Your momma is so fat, she walked out of the house and a kid said "OH THERE IS THE BUS!"
Your mom's so poor, when she goes to KFC she has to lick other people's fingers.
Your mom is like a racecar, she burns 4 rubbers a night.
I just have to add this one, it's a joke my friend said to my other friend that I just found hilarious: The day you realize your mom is a stripper is the day you realize why that flag pole is in your house.
He really does have a flagpole in his house.
your moms so fat she thought the double melee was a new item at mcdonalds
lol those are good guys. keep em coming
Your momma's so poor, i stepped on a cigarette bud and she said "Who turned off the heat!?!"
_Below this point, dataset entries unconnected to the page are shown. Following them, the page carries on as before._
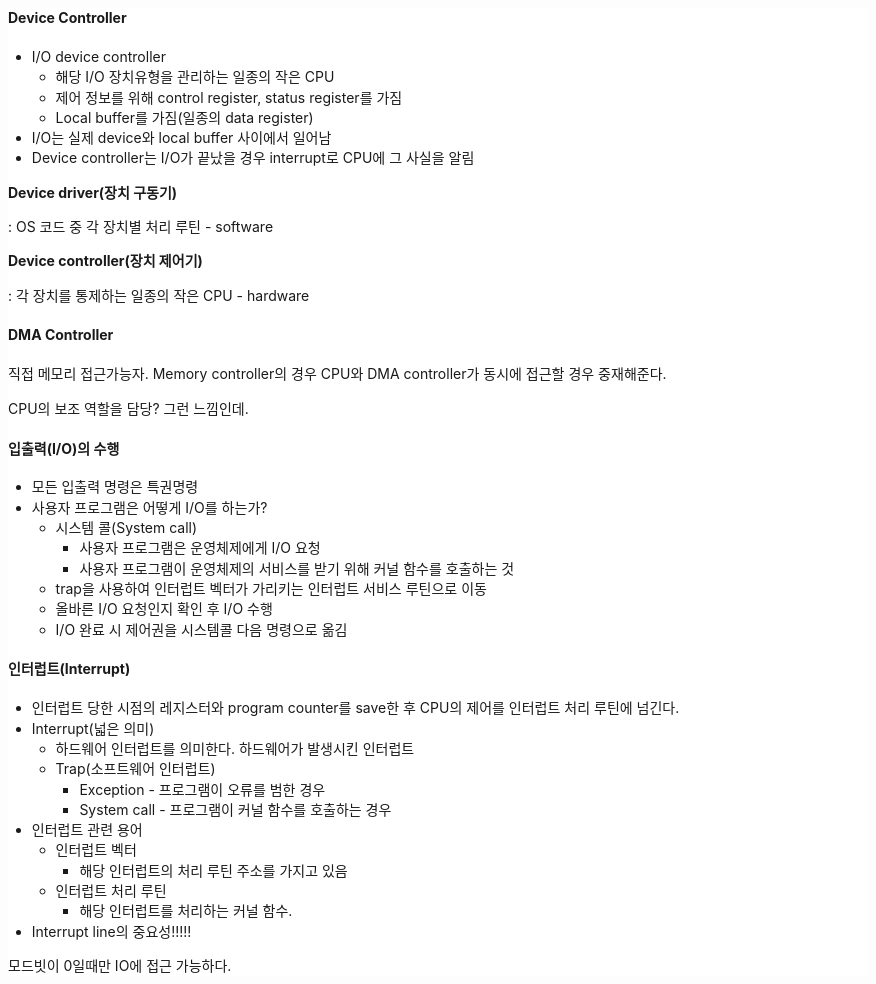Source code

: #### Device Controller

- I/O device controller
  - 해당 I/O 장치유형을 관리하는 일종의 작은 CPU
  - 제어 정보를 위해 control register, status register를 가짐
  - Local buffer를 가짐(일종의 data register)
- I/O는 실제 device와 local buffer 사이에서 일어남
- Device controller는 I/O가 끝났을 경우 interrupt로 CPU에 그 사실을 알림



**Device driver(장치 구동기)**

 : OS 코드 중 각 장치별 처리 루틴 - software

**Device controller(장치 제어기)**

 : 각 장치를 통제하는 일종의 작은 CPU - hardware



#### DMA Controller

직접 메모리 접근가능자. Memory controller의 경우 CPU와 DMA controller가 동시에 접근할 경우 중재해준다.  

CPU의 보조 역할을 담당? 그런 느낌인데.



#### 입출력(I/O)의 수행

- 모든 입출력 명령은 특권명령
- 사용자 프로그램은 어떻게 I/O를 하는가?
  - 시스템 콜(System call)
    - 사용자 프로그램은 운영체제에게 I/O 요청
    - 사용자 프로그램이 운영체제의 서비스를 받기 위해 커널 함수를 호출하는 것
  - trap을 사용하여 인터럽트 벡터가 가리키는 인터럽트 서비스 루틴으로 이동
  - 올바른 I/O 요청인지 확인 후 I/O 수행
  - I/O 완료 시 제어권을 시스템콜 다음 명령으로 옮김



#### 인터럽트(Interrupt)

- 인터럽트 당한 시점의 레지스터와 program counter를 save한 후 CPU의 제어를 인터럽트 처리 루틴에 넘긴다.
- Interrupt(넓은 의미)
  - 하드웨어 인터럽트를 의미한다. 하드웨어가 발생시킨 인터럽트
  - Trap(소프트웨어 인터럽트)
    - Exception - 프로그램이 오류를 범한 경우
    - System call - 프로그램이 커널 함수를 호출하는 경우
- 인터럽트 관련 용어
  - 인터럽트 벡터
    - 해당 인터럽트의 처리 루틴 주소를 가지고 있음
  - 인터럽트 처리 루틴
    - 해당 인터럽트를 처리하는 커널 함수.
- Interrupt line의 중요성!!!!!



모드빗이 0일때만 IO에 접근 가능하다.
Your momma's so poor, I stepped on a skateboard and she said, "GET OFF MY VEHICLE!"
Su mamá es tan gorda y ugle, ella se equivocaba para un montón de la mierda de vaca.
yo mama so fat, that when she goes swimming in the ocena, whales flock to her and start singing " weeeeeeeeeee are famil-eeeeeehhhh"
I'm going old school;
Your mama so fat, that when she sat on a rainbow, SKITTLES CAME POURING OUT!
Your mama is so stupid that when she saw a group of Asians, SHE THOUGHT THEY WERE TWINKIES! (Sorry if it sounds racist in anyway)
Your mama is so small that, SHE USES A FREAKIN' DIRITO TO HANGGLIDE!
Your mama is so ugly that when scientist saw her the said "THERE'S BIG FOOT~!"
Your mama is so old that when God said "Let there be light!" she flipped on the lightswitch.
I got nothing now.
Your mum is so fat, she eats spam all day.